(EXTRACTED MATERIAL)

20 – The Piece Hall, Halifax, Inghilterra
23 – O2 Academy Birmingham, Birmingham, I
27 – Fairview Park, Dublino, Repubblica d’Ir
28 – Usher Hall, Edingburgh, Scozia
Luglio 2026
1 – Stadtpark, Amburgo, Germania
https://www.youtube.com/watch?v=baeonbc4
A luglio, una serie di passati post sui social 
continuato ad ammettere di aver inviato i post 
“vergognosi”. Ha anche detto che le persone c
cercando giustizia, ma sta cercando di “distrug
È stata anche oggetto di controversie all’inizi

(End EXTRACTED MATERIAL)

◆ YOUR ASSIGNMENT: Lines of the material that contain the word "anche" are to be gathered.

◆ REPLY TO THE EXERCISE:
“vergognosi”. Ha anche detto che le persone c
È stata anche oggetto di controversie all’inizi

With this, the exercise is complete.